18 May 2024, 14:05
By James Courthold Jun 21, 2016

When digital content is part of the furniture

If the new Consumer Rights Act introduced last year sees digital content – and the legal provisions that accompany it –  as an entity in its own right, how should furniture retailers treat complaints and returns arising from furniture that pairs digital technology with an item of furniture? James Courthold, an ombudsman within The Furniture Ombudsman's Dispute Resolution Team, explains …

Digital content includes software, music, films, e-books, games and apps, subscription services and system software for a tangible item – for example, an oven or washing machine.

A consumer must have paid for the supply of digital content with money, token, virtual currency or gift voucher, or have received it free with other goods or services that have been paid for. The provisions will not apply to situations where digital content reaches a consumer as part of another service – for example, providing access to a kitchen plan digitally.

What are consumers’ rights in relation to digital content?
Digital content sold as part of white goods or furniture pieces has to comply with the same terms as any other good – it must be fit for purpose, free from minor defects, as described, safe and durable.

As with goods and service contracts, anything specifically drawn to a consumer’s attention before the contract is made will form part of the contract.

The provisions will apply where digital content is modified by the retailer or a third party. However, this does not preclude the retailer or third party from improving the specification of, or add new features to the digital content, so long as it continues to match the original description.

What remedies are available?
With the fast-paced development of technology, there are already instances where digital content is provided along with goods and services – for example, an appliance sold as part of a kitchen project. Where digital content is provided in such a mixed contract, and the digital content does not conform, the consumer will be able to treat the whole item as being at fault and seek a remedy as if the goods were at fault.

This means that if an oven is supplied with faulty digital content, the consumer may be entitled to reject the product in its entirety.

In general, where only digital content is being supplied, the retailer must repair or replace in the first instance.
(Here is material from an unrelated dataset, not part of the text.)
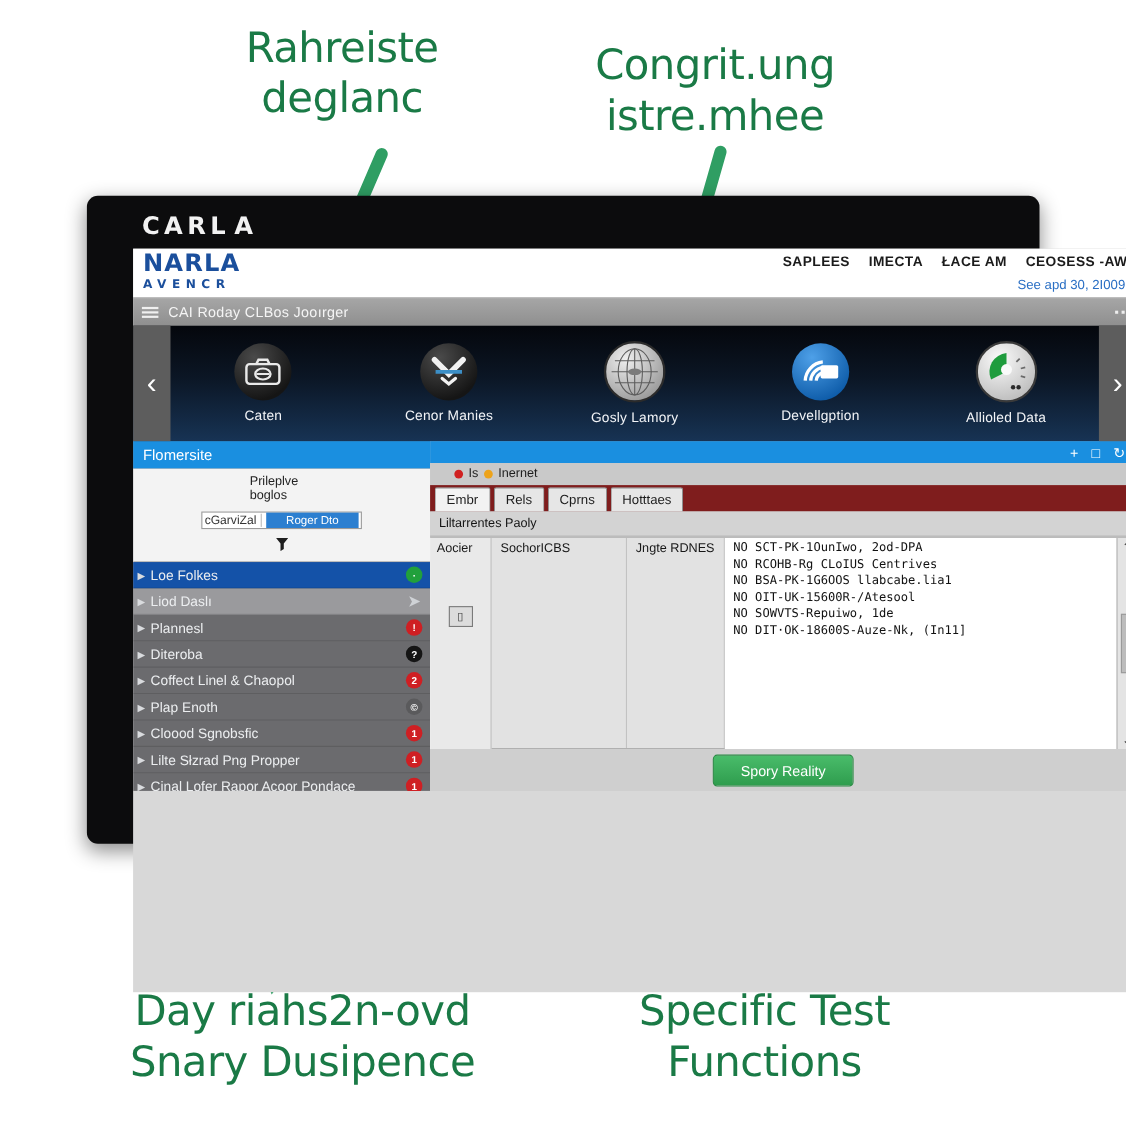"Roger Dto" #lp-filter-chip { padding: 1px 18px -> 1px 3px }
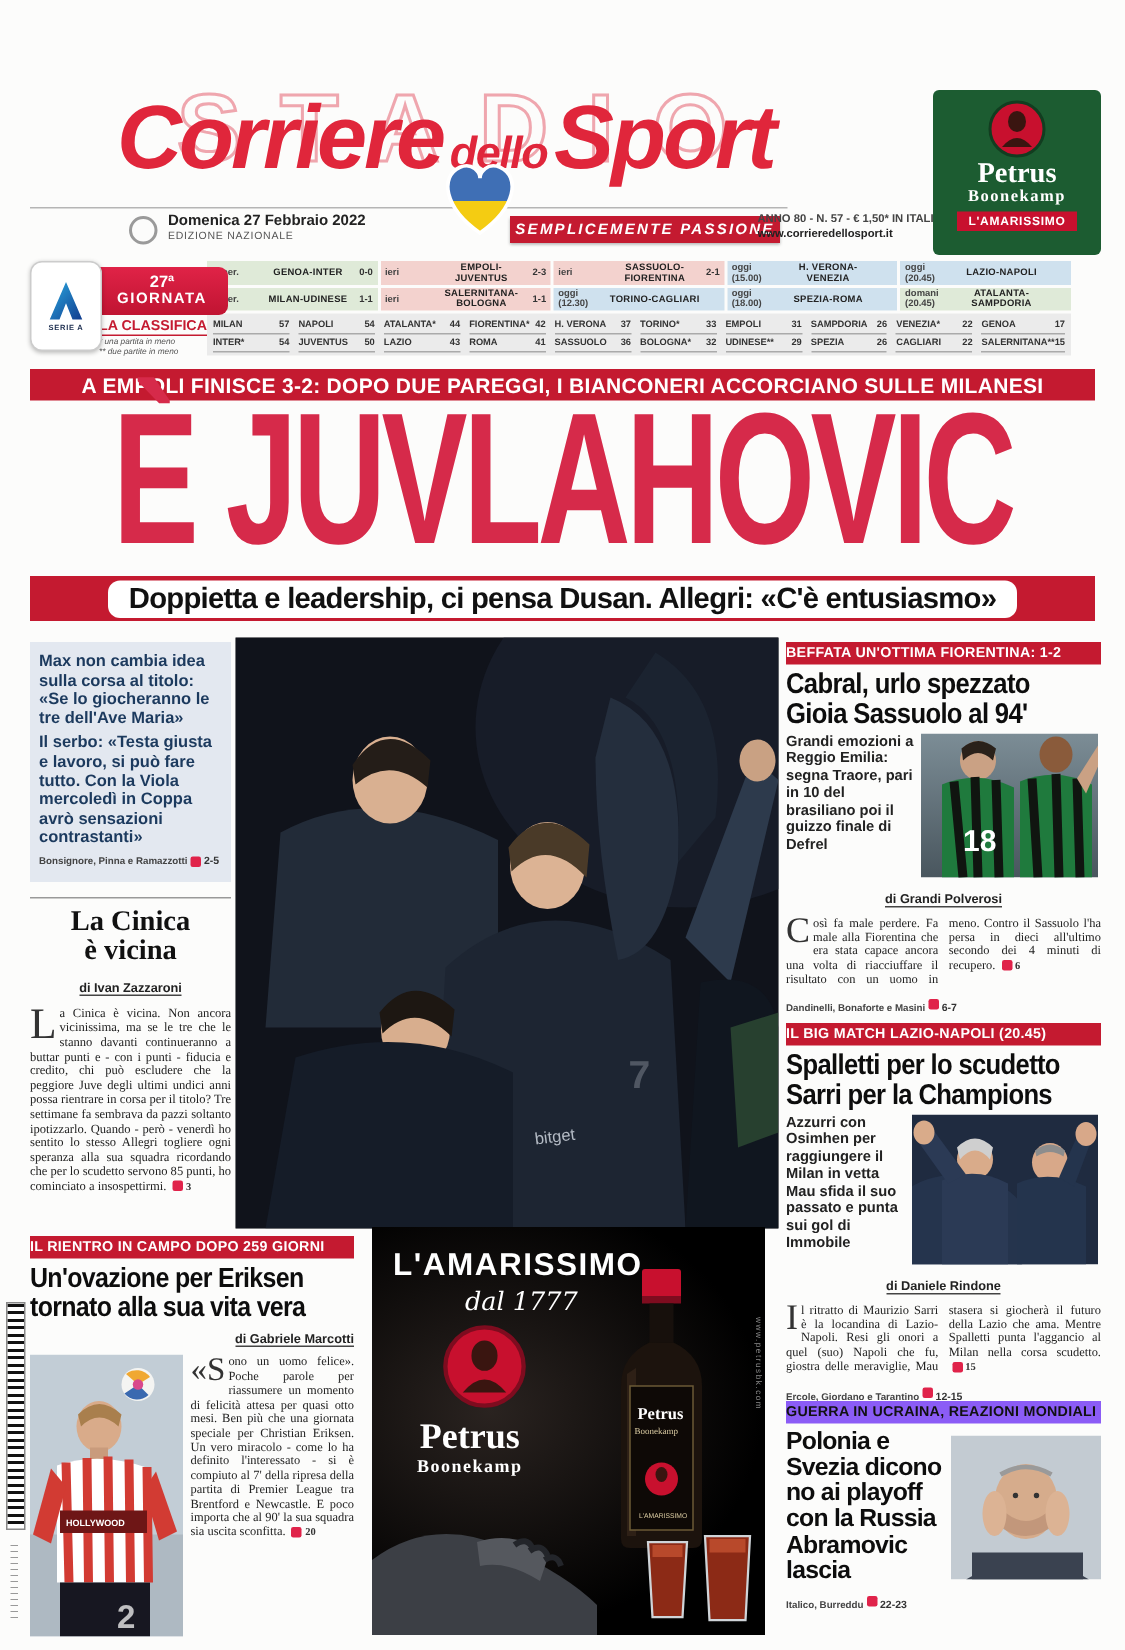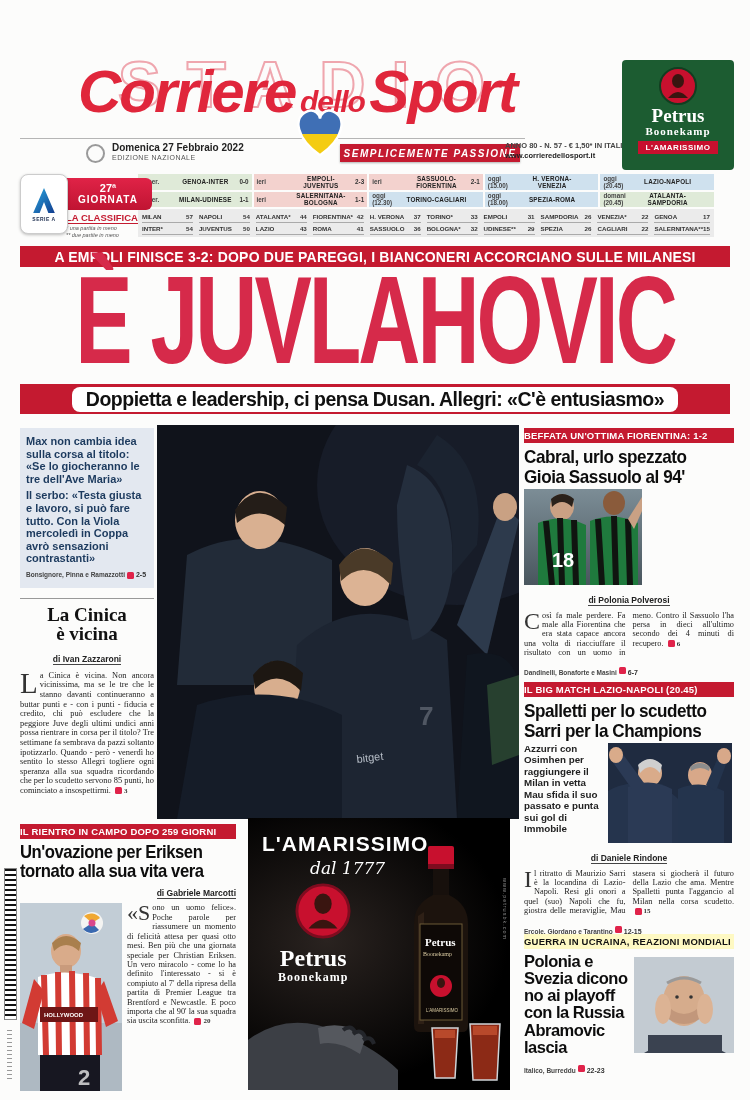"Grandi emozioni a Reggio Emilia:" div.lead { html: none -> <div>Grandi emozioni a Reggio Emilia: segna Traore, pari in 10 del brasiliano poi il guizzo finale di Defrel</div> }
For the purposes of the act a repair is defined as “making the digital content comply to contract”.

The second tier remedy is a price reduction. Unless the digital content is supplied as part of a mixed contract as referred to above, there is no automatic right to a refund unless certain criteria are met, such as a failure of the right to supply by the retailer.

Further, this will not impact other digital content supplied if unaffected by the breach. An example of this would be where a consumer pays for access to streamed music and the supplier loses the right to stream a particular record label.

How would this apply to the supply of furniture?
In the furniture industry, I consider that these provisions would currently only really apply to mixed contracts where digital content is supplied along with the goods. However, we have seen advancements in the recent past which mean that it is worth being aware of these provisions when deciding which products you wish to offer for sale.

TV beds which include a digital television and sofas with built-in mp3 devices are conceivable, and would fall within these provisions, placing the burden to comply with the retailer.

It is also important to note that if the digital content which is supplied under the contract causes damage to a device or other digital content the consumer will also be entitled to a remedy, even if the digital content was originally free. In such circumstances the retailer must repair the damage or compensate the consumer. Therefore, modifications or updates to the content which cause damage to the device may entitle the consumer to a further remedy.

Given the currently limited application of this element of the legislation to the furniture industry, it is arguably even more important that retailers understand their obligations in relation to any digital content which they supply currently or which is within their future contemplation.